For medical practitioners, different types of wound supplies are available for different types of injuries. These include supplies for burn care, supplies to treat infected wounds, supplies for animal bites, and supplies for puncture wounds. Some examples of different types of wound supplies available to hospitals, clinics, and ambulances include: medicated bandages; tubes for wound drainage; collection pouches which can be attached to seeping wounds; staplers for skin closure; surgical needles and sutures; and specialized wound closure products such as surgical glues.
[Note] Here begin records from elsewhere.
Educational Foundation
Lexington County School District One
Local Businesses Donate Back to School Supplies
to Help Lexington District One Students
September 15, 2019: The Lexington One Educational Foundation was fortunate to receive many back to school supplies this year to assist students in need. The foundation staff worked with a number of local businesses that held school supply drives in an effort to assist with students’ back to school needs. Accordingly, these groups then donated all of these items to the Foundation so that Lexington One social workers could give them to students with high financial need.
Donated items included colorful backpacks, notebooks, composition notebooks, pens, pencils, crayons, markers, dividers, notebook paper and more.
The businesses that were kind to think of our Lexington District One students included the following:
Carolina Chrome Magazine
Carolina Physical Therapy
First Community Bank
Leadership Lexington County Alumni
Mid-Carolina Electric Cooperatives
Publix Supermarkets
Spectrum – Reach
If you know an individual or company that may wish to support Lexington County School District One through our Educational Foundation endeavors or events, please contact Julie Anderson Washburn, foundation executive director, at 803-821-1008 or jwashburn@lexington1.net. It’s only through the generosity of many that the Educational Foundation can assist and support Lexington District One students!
Different types of wound supplies available through establishments such as drug stores include products which can be used to clean wounds, bandaging products, and ointments which are designed to promote healing. Cleaning products can include antibacterial soaps and sprays along with wound care wipes. Adhesive bandages which can be quickly applied are readily available, along with gauze, wound padding, absorbency pads, and medical tape which can be used to create custom bandages. Supplies for pressure bandages are also available, and medical professionals can also access specialized compression bandages and garments which can reduce the risk of scarring.
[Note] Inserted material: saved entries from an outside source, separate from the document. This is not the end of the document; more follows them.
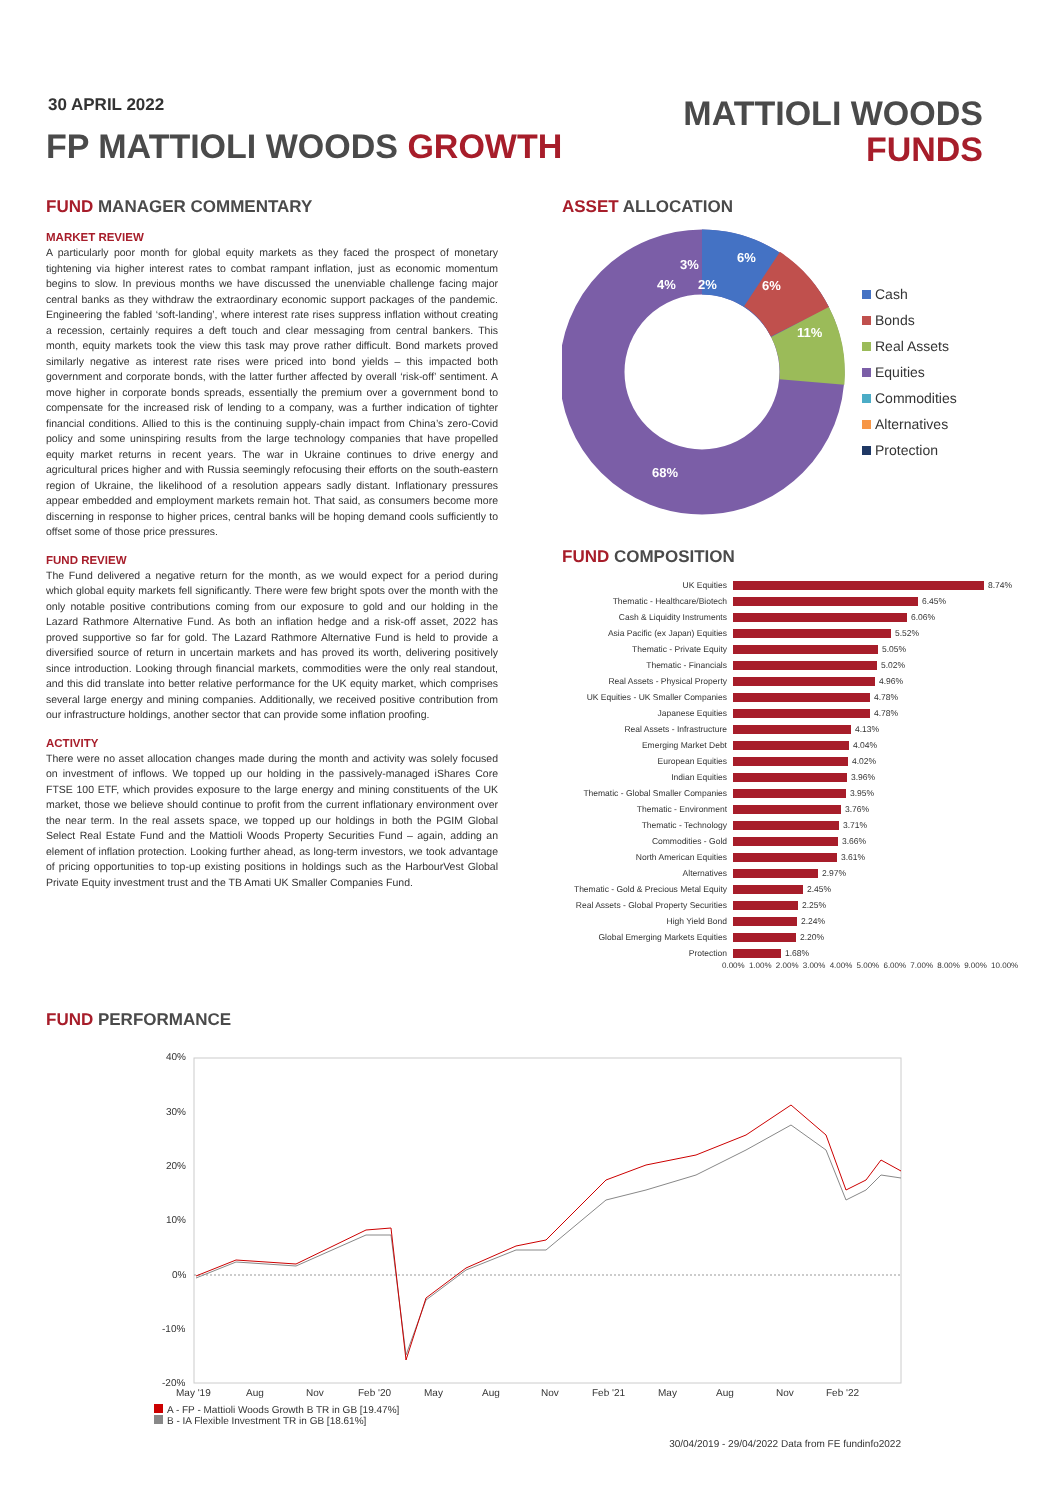30 APRIL 2022
FP MATTIOLI WOODS GROWTH
MATTIOLI WOODS
FUNDS
FUND MANAGER COMMENTARY
MARKET REVIEW
A particularly poor month for global equity markets as they faced the prospect of monetary tightening via higher interest rates to combat rampant inflation, just as economic momentum begins to slow. In previous months we have discussed the unenviable challenge facing major central banks as they withdraw the extraordinary economic support packages of the pandemic. Engineering the fabled ‘soft-landing’, where interest rate rises suppress inflation without creating a recession, certainly requires a deft touch and clear messaging from central bankers. This month, equity markets took the view this task may prove rather difficult. Bond markets proved similarly negative as interest rate rises were priced into bond yields – this impacted both government and corporate bonds, with the latter further affected by overall ‘risk-off’ sentiment. A move higher in corporate bonds spreads, essentially the premium over a government bond to compensate for the increased risk of lending to a company, was a further indication of tighter financial conditions. Allied to this is the continuing supply-chain impact from China’s zero-Covid policy and some uninspiring results from the large technology companies that have propelled equity market returns in recent years. The war in Ukraine continues to drive energy and agricultural prices higher and with Russia seemingly refocusing their efforts on the south-eastern region of Ukraine, the likelihood of a resolution appears sadly distant. Inflationary pressures appear embedded and employment markets remain hot. That said, as consumers become more discerning in response to higher prices, central banks will be hoping demand cools sufficiently to offset some of those price pressures.
FUND REVIEW
The Fund delivered a negative return for the month, as we would expect for a period during which global equity markets fell significantly. There were few bright spots over the month with the only notable positive contributions coming from our exposure to gold and our holding in the Lazard Rathmore Alternative Fund. As both an inflation hedge and a risk-off asset, 2022 has proved supportive so far for gold. The Lazard Rathmore Alternative Fund is held to provide a diversified source of return in uncertain markets and has proved its worth, delivering positively since introduction. Looking through financial markets, commodities were the only real standout, and this did translate into better relative performance for the UK equity market, which comprises several large energy and mining companies. Additionally, we received positive contribution from our infrastructure holdings, another sector that can provide some inflation proofing.
ACTIVITY
There were no asset allocation changes made during the month and activity was solely focused on investment of inflows. We topped up our holding in the passively-managed iShares Core FTSE 100 ETF, which provides exposure to the large energy and mining constituents of the UK market, those we believe should continue to profit from the current inflationary environment over the near term. In the real assets space, we topped up our holdings in both the PGIM Global Select Real Estate Fund and the Mattioli Woods Property Securities Fund – again, adding an element of inflation protection. Looking further ahead, as long-term investors, we took advantage of pricing opportunities to top-up existing positions in holdings such as the HarbourVest Global Private Equity investment trust and the TB Amati UK Smaller Companies Fund.
ASSET ALLOCATION
6%
6%
11%
68%
4%
3%
2%
Cash
Bonds
Real Assets
Equities
Commodities
Alternatives
Protection
FUND COMPOSITION
UK Equities 8.74%
Thematic - Healthcare/Biotech 6.45%
Cash & Liquidity Instruments 6.06%
Asia Pacific (ex Japan) Equities 5.52%
Thematic - Private Equity 5.05%
Thematic - Financials 5.02%
Real Assets - Physical Property 4.96%
UK Equities - UK Smaller Companies 4.78%
Japanese Equities 4.78%
Real Assets - Infrastructure 4.13%
Emerging Market Debt 4.04%
European Equities 4.02%
Indian Equities 3.96%
Thematic - Global Smaller Companies 3.95%
Thematic - Environment 3.76%
Thematic - Technology 3.71%
Commodities - Gold 3.66%
North American Equities 3.61%
Alternatives 2.97%
Thematic - Gold & Precious Metal Equity 2.45%
Real Assets - Global Property Securities 2.25%
High Yield Bond 2.24%
Global Emerging Markets Equities 2.20%
Protection 1.68%
0.00% 1.00% 2.00% 3.00% 4.00% 5.00% 6.00% 7.00% 8.00% 9.00% 10.00%
FUND PERFORMANCE
40%
30%
20%
10%
0%
-10%
-20%
May '19
Aug
Nov
Feb '20
May
Aug
Nov
Feb '21
May
Aug
Nov
Feb '22
A - FP - Mattioli Woods Growth B TR in GB [19.47%]
B - IA Flexible Investment TR in GB [18.61%]
30/04/2019 - 29/04/2022 Data from FE fundinfo2022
Products designed to keep wounds lubricated, healthy, and free of bacteria are available on a prescription and over the counter basis. Antibiotic ointments and creams are readily available at locations like drug stores, and it is also possible to find powders and liquids which can be applied to wounds. Different types of wound supplies also include protective gear such as gloves and masks that can be worn while caring for wounds to reduce the risk of passing infectious material.
Whether in the hospital or at home, the rules of wound care are fairly simple. The wound needs to be well cleaned at the time of injury, and it needs to be kept clean during the healing process. People should avoid allowing wounds to dry out totally, and bandages may be used to keep wounds clean and to keep fluids which may seep from the wound contained. Additional supportive care is often needed for wounds like deep burns and animal bites.